I am trying to solve a simple binary classification problem using LSTM. I am trying to figure out the correct loss function for the network. The issue is, when I use the binary cross-entropy as loss function, the loss value for training and testing is relatively high as compared to using the mean squared error (MSE) function.

Upon research, I came across justifications that binary cross-entropy should be used for classification problems and MSE for the regression problem. However, in my case, I am getting better accuracies and lesser loss value with MSE for binary classification.

I am not sure how to justify these obtained results.
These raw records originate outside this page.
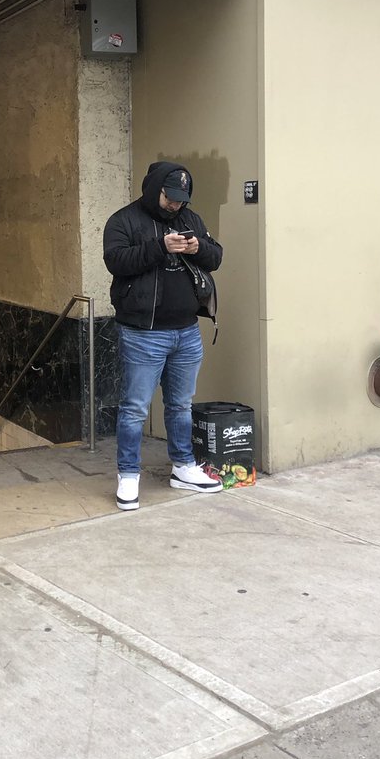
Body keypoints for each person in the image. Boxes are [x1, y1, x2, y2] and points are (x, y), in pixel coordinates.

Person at [103, 160, 223, 510]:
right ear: (153, 188)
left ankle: (183, 466)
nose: (176, 205)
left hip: (186, 330)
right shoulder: (123, 221)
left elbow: (216, 257)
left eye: (182, 199)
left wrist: (197, 247)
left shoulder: (191, 219)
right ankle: (128, 475)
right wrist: (160, 247)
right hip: (143, 333)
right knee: (135, 408)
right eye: (170, 198)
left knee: (181, 405)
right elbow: (116, 262)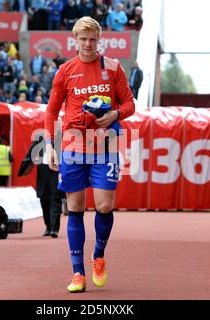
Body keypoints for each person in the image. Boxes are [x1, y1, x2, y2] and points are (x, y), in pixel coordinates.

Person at [44, 17, 135, 292]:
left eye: (92, 39)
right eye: (82, 39)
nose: (87, 44)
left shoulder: (112, 67)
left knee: (105, 206)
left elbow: (130, 103)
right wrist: (50, 144)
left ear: (99, 39)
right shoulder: (65, 71)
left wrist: (115, 114)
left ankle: (98, 256)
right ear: (75, 40)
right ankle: (77, 273)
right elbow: (51, 111)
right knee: (75, 208)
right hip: (73, 146)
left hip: (105, 145)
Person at [34, 135, 63, 238]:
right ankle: (48, 226)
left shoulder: (60, 139)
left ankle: (54, 229)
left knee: (55, 200)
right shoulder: (40, 139)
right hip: (42, 173)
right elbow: (31, 154)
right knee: (44, 201)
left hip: (55, 171)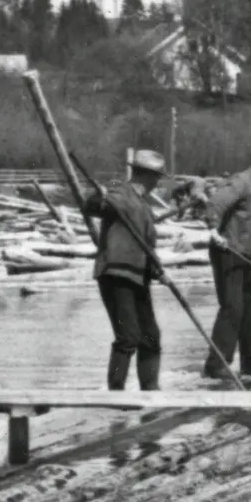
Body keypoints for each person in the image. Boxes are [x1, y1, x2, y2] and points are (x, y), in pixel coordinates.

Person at [83, 149, 168, 391]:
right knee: (128, 336)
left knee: (151, 336)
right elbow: (93, 207)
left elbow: (145, 247)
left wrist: (158, 270)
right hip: (116, 274)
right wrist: (97, 198)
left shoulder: (144, 206)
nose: (158, 182)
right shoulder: (121, 194)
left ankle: (150, 390)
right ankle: (116, 392)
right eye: (157, 177)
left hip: (139, 275)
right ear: (148, 176)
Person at [201, 144, 251, 382]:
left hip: (245, 255)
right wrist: (212, 229)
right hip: (227, 252)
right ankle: (216, 365)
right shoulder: (241, 182)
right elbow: (215, 204)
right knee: (233, 307)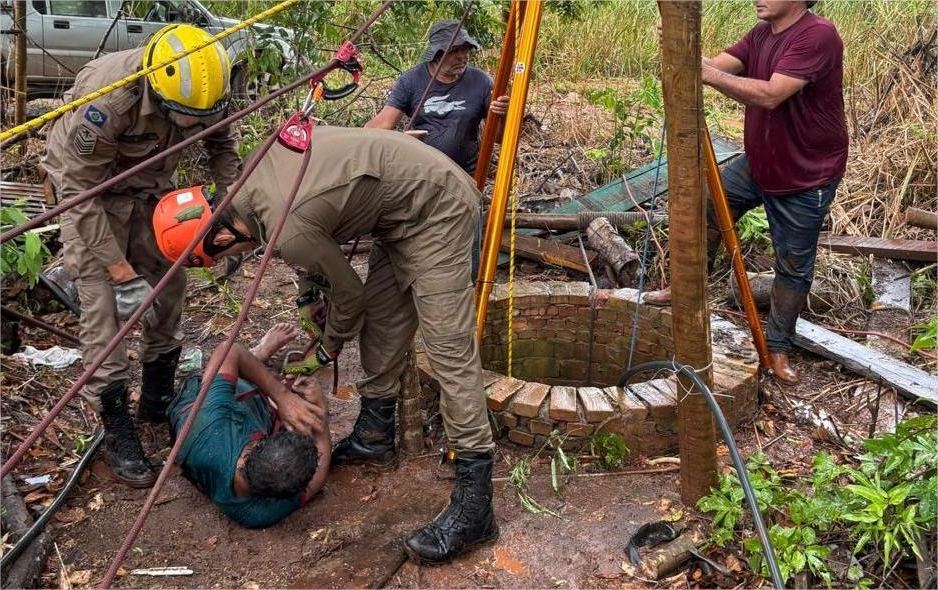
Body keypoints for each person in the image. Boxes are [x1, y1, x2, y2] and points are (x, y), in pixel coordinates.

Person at [152, 127, 498, 565]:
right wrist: (309, 297)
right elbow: (311, 247)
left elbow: (348, 296)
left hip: (436, 205)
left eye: (221, 257)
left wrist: (323, 350)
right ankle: (374, 435)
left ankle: (475, 503)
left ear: (219, 238)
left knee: (448, 349)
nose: (231, 260)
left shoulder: (285, 223)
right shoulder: (252, 186)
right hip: (395, 215)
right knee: (383, 324)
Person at [40, 24, 242, 487]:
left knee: (169, 289)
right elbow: (79, 192)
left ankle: (156, 399)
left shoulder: (208, 89)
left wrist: (232, 213)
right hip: (89, 193)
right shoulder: (108, 101)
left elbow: (223, 145)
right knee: (105, 312)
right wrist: (120, 271)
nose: (192, 125)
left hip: (152, 190)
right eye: (183, 118)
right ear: (156, 90)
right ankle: (116, 423)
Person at [643, 0, 847, 385]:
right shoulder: (761, 34)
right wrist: (678, 44)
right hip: (760, 162)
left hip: (806, 175)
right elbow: (716, 66)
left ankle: (778, 346)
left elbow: (770, 94)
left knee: (793, 264)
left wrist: (701, 71)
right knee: (707, 205)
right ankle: (687, 288)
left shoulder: (818, 35)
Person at [168, 323, 331, 528]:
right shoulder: (260, 514)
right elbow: (318, 481)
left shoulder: (213, 423)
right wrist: (320, 413)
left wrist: (282, 397)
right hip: (227, 420)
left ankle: (256, 356)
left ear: (257, 446)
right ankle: (255, 362)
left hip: (197, 408)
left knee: (233, 374)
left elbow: (228, 350)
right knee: (290, 408)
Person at [364, 19, 508, 175]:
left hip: (465, 176)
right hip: (423, 175)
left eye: (465, 49)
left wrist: (503, 115)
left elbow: (499, 137)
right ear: (437, 54)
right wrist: (357, 140)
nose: (462, 57)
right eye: (454, 51)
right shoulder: (411, 80)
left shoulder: (481, 81)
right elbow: (383, 123)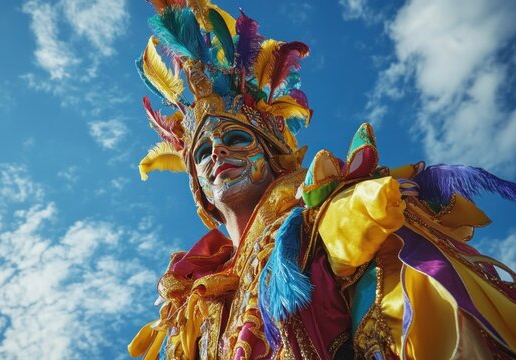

Why not use mean squared error for classification problems?

Solution

I'd like to share my understanding of the MSE and binary cross-entropy functions.

In the case of classification, we take the argmax of the probability of each training instance.

Now, consider an example of a binary classifier where model predicts the probability as [0.49, 0.51]. In this case, the model will return 1 as the prediction.

Now, assume that the actual label is also 1.

In such a case, if MSE is used, it will return 0 as a loss value, whereas the binary cross-entropy will return some "tangible" value. And, if somehow with all data samples, the trained model predicts a similar type of probability, then binary cross-entropy effectively return a big accumulative loss value, whereas MSE will return a 0.

According to the MSE, it's a perfect model, but, actually, it's not that good model, that's why we should not use MSE for classification.